Thursday, February 19, 2009

Salaam ADP - Saving lives, Saving the Future

Salaam ADP!

IT was more than a year ago, when I met Tahir and his feisty gang of friends. Not just Tahir, but I met many such ‘gangs’ of spirited boys & girls, so full of zest and life. All live within an area of a few square kms in the Northern fringes of Delhi. In fact the fast moving traffic on the Grand Trunk road, before it branches off to the direction of Chandigarh and other parts of North India screens their lives beyond a man made hill which overlooks this highway.

Infact as you drive closer to this mound or hillock, it turns out to be larger than it seems. And at a particular point when you cross a small bridge over a maidan, the stench hits you. The stench emanates from this hillock and you realize it’s actually a huge mound of garbage, as you begin noticing lines of municipal trucks crawling along towards the hill to dump their daily load picked up from different parts of the city.

As you strain your eyes to see, the view becomes clearer and you see some trucks on the edge, above the hillock, spilling their booty down the hillside and what is this…sliding down the hill along with the garbage are rag/garbage pickers of all ages trying to get to the choicest dump first…and their booty….pieces of iron, glass bottles, sometimes brass pieces, shoes, torn clothes, paper, cardboard pieces, anything…just about anything can fetch them a price….a rupee, five rupees, maybe more.
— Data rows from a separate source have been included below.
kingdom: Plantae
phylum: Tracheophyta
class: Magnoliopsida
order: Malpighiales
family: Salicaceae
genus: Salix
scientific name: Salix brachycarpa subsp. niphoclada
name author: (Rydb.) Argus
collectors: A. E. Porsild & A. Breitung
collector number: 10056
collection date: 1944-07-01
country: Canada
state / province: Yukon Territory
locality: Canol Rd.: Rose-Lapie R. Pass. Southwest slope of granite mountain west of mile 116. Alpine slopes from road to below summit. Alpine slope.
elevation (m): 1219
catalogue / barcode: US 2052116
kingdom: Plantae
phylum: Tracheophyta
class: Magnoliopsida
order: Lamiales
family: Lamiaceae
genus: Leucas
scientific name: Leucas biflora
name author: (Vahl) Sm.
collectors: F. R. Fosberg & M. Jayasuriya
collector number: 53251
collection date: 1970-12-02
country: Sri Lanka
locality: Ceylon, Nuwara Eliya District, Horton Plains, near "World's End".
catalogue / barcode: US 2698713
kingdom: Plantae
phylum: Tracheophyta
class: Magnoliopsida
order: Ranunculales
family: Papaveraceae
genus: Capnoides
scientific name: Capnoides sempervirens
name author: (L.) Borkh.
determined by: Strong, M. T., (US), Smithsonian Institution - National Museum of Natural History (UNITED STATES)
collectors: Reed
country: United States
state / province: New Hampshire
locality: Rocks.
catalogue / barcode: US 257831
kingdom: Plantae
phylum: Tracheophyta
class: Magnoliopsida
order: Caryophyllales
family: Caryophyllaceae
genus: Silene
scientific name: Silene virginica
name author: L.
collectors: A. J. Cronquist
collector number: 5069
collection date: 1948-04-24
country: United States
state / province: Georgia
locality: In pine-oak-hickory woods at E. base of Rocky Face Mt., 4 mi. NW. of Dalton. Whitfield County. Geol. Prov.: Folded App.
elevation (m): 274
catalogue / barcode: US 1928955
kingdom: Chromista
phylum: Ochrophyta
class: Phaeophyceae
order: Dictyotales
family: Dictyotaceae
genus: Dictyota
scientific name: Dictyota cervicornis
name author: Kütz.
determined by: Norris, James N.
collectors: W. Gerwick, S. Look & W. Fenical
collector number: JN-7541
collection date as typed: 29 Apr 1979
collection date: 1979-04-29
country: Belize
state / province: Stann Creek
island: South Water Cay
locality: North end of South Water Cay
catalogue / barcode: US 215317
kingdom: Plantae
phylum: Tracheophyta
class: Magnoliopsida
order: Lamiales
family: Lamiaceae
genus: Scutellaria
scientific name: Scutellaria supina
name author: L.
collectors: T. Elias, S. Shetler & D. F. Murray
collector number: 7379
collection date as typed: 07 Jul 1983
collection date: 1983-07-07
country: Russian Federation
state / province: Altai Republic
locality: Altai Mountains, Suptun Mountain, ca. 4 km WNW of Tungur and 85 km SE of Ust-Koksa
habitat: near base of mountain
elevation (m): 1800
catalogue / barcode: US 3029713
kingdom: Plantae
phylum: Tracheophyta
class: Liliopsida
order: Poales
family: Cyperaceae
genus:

And among these garbage sorters…I met Tahir, his younger brother Shabir and the youngest brother Sachin (who insists on being called by that name because he loves playing cricket) their friends Sameer, and the rest.
There’s Beena, Rupa, Rani, Hare Ram, Ajay Tiwari, Sunita, Momina, Abhishek, Vishal, Islamuddin, Ravi, Harish Kumar, Dharamveer Sharma, Krishna Kumar Saha, Balwant, Jaswant, Jyoti, Vinod Kumar, Gaurav Gupta, Khushi, Babita, Rakesh, Afsana, Ranjit, Azad, Barkha, Mujibar, who is also physically impaired, Murshida, Babloo, Sandeep, Shivlal, Manisha and her brother Vaidyanath, Krishna, Ajit, Shatrugan, Nitesh, Anil, Ashok, Madhu, Amir, Murshida, Mohinder, Arjun and Meena, Akil, Kamlesh and Geeta,

In the area closest to the Katta, as the municipal dump is called here, lives little Neelam, who lives on the slope on one of the sides of the katta. She has grown up playing…and collecting garbage here, her little hands are deft at sorting the muck found on the slopes and quickly grasping pieces, which will give her some money.

Im taking pains to remember all their names to write them down here so each of them gets noticed, here in cyber space. That’s the least I can do for them for now…for its certain their existence will go unnoticed, and through this post, maybe a few will read about their lives.

Many years of reporting about people living in different conditions, affected by tragedies, disasters, civic problems, crime, bomb blasts, even plane crashes, had not prepared me for mingling with them. I can easily say they live among some of the harshest conditions, in crowded by lanes of slums & resettlement colonies, without much electricity or clean drinking water. And what is the future they can look forward to?

World Vision India, a child focused NGO, runs a programme for all these children to eliminate all forms of child labor. The idea is to first wean them away from any sort of labor they do…be it on the katta, working in factories or homes. The children are first enrolled into non-formal education and then prepared for formal education. Many of them make it to school, like Tahir did. They just need Rs 45 per month, which is the fee for study in a government run school and plenty of encouragement to leave their ragbags, pick up school bags and nuture their dreams.

See below the film made on them by us at Bright Lite, and my colleague Paarul Chand, in 2007, called “Salaam ADP”, commissioned by World Vision, ADP, North Delhi (ADP stands for Area Development Programme).


  1. Thanks 4 such captivating info.i remember u hd told me how they go through the garbage.very touching

  2. Thanks 4 such captivating info.i remember u hd told me how they go through the garbage.very touching

  3. Thanks Roopam for the comments. Hope you watched the video too. One can't even imagine the kind of life they lead and how different and far away it is from ours.

  4. This comment has been removed by the author.

  5. Its great to see the stories of the children told through this and i hope many people see it and join the cause for a child labour free world. Thank You Ranjit

  6. HI Imna,
    Great to see that you like this...and hope u managed to see the film too online!
    We really want that no child should be working like this! They need their childhood back!